HOW TO COMPLETE THIS TASK: Please answer from the text on Maryland's Medicaid system security: what share of the cost does the Federal government pay for people brought in under the Affordable Care Act Medicaid expansion?

PROVIDED TEXT:

· · ·

An Inspector General’s (OIG) report from the Federal Department of Health and Human Services (HHS) finds that Maryland failed to secure its Medicaid Management Information System (MMIS) against several avenues of attack.
What Security Violations Did Maryland Commit?
The report, available in summary form at OIG Report on Maryland MMIS Security, does not go into detail for fear of revealing the nature of the vulnerabilities and possibly exposing the MMIS to penetration. It does note that, in addition to other techniques, automated penetration testing tools were used in an attempt to break into the system. The report indicates that these tools succeeded.
How Attacks Are Evolving
Other reports have noted that automated penetration tools are getting more sophisticated over time, and now far exceed the sort of attacks that were driven by “script kiddies” in the last decade. On top of that, despite increased efforts at email security and training workers in cybersecurity hygiene, phishing attacks, in which a phony email is used to get a user to perform an action that leads to system penetration, are all too common.
Because of the lack of detail in the OIG report, we can only speculate about what was attacked and what methods of penetration were used. Consider this, though. The typical MMIS is a mainframe-based system that is communicated with from terminals. It usually runs some version of Windows over networks that often must, of necessity, be routed partially over the public internet. Even if a virtual private network (VPN) is used for the connection, the “attack surface” – the set of points and vulnerabilities that led a bad actor to attack a system – is expansive.
All the attacker has to do is gain access to an unencrypted portion of the traffic. Inserting malware, such as ransomware or keyloggers, is simple from that point on. The lesson is that one must avoid penetration at all costs.
Was There A Cyber Security Attack on the Maryland MMIS?
The OIG report specifically notes that there is no evidence that the Maryland system had, in fact, been penetrated. But consider what might have happened if it had. The MMIS is used to pay Medicaid providers. While providers often complain that Medicaid payments are less than their cost of service, the aggregate amount of money involved is huge. Nationally, Medicaid spent almost 596 billion dollars in 2017. The expense is very roughly split 50/50 between the states and the Federal government for the traditional Medicaid population. For the people that were brought in under the Affordable Care Act (ACA) Medicaid expansion, the Federal government pays 90%.

· · ·

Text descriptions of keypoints
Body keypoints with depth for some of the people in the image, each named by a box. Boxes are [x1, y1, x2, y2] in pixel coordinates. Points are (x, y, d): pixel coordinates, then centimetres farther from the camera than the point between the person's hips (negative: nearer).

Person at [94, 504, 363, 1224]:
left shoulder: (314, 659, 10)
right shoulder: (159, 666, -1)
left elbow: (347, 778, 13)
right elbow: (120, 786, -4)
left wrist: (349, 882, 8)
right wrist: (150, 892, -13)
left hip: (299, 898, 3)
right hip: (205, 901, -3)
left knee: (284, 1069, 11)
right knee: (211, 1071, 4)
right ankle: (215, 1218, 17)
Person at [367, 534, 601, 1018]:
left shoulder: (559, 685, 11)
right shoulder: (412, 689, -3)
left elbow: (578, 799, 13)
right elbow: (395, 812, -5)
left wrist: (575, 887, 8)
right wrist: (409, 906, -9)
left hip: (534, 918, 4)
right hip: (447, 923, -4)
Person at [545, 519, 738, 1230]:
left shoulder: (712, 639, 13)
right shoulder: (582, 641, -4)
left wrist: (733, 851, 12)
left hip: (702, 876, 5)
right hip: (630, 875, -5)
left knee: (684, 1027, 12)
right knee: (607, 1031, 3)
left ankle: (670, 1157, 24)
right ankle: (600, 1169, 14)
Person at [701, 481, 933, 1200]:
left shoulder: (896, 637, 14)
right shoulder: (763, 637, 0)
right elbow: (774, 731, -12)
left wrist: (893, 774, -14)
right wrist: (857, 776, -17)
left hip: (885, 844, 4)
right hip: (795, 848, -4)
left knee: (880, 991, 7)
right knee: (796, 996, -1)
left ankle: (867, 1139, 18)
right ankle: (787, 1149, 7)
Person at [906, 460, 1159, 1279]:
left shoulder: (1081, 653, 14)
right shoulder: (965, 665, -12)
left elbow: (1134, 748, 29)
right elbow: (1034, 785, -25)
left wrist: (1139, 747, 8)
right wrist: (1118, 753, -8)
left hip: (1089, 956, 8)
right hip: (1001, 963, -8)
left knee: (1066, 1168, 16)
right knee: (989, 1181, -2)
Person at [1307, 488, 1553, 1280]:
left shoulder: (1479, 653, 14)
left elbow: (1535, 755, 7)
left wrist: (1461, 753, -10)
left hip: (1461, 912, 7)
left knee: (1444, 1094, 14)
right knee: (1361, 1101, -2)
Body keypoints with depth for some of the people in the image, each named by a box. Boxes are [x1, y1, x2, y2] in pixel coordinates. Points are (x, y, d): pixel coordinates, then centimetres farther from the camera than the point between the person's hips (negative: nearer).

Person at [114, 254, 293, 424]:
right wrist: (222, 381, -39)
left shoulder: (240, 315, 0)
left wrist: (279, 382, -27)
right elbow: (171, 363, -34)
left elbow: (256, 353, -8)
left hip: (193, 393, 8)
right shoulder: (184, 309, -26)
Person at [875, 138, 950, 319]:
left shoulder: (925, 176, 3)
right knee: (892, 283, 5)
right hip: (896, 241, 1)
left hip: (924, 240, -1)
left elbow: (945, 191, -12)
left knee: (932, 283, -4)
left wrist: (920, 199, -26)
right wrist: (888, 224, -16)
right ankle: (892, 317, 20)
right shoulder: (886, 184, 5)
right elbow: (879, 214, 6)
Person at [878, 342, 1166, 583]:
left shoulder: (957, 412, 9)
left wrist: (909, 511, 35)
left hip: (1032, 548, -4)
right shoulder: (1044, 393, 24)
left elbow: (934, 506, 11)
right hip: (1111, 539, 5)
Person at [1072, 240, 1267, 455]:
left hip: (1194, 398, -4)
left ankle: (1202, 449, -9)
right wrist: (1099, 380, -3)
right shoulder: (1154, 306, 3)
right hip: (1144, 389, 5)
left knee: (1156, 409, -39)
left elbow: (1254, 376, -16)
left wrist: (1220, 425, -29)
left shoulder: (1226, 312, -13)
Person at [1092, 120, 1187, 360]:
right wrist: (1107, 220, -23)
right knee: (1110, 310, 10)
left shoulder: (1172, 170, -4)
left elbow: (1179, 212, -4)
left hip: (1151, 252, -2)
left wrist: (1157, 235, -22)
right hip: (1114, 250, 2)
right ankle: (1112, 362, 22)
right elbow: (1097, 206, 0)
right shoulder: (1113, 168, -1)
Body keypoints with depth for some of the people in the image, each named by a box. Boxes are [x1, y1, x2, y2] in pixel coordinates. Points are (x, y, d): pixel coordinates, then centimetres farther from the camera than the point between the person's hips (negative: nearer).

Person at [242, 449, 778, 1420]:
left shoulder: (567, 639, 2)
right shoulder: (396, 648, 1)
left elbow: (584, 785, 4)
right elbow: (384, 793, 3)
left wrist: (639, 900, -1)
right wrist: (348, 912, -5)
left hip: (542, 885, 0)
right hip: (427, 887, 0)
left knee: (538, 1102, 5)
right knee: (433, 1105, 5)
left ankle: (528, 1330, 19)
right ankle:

· · ·

RESPONSE TO THIS TASK: 90%.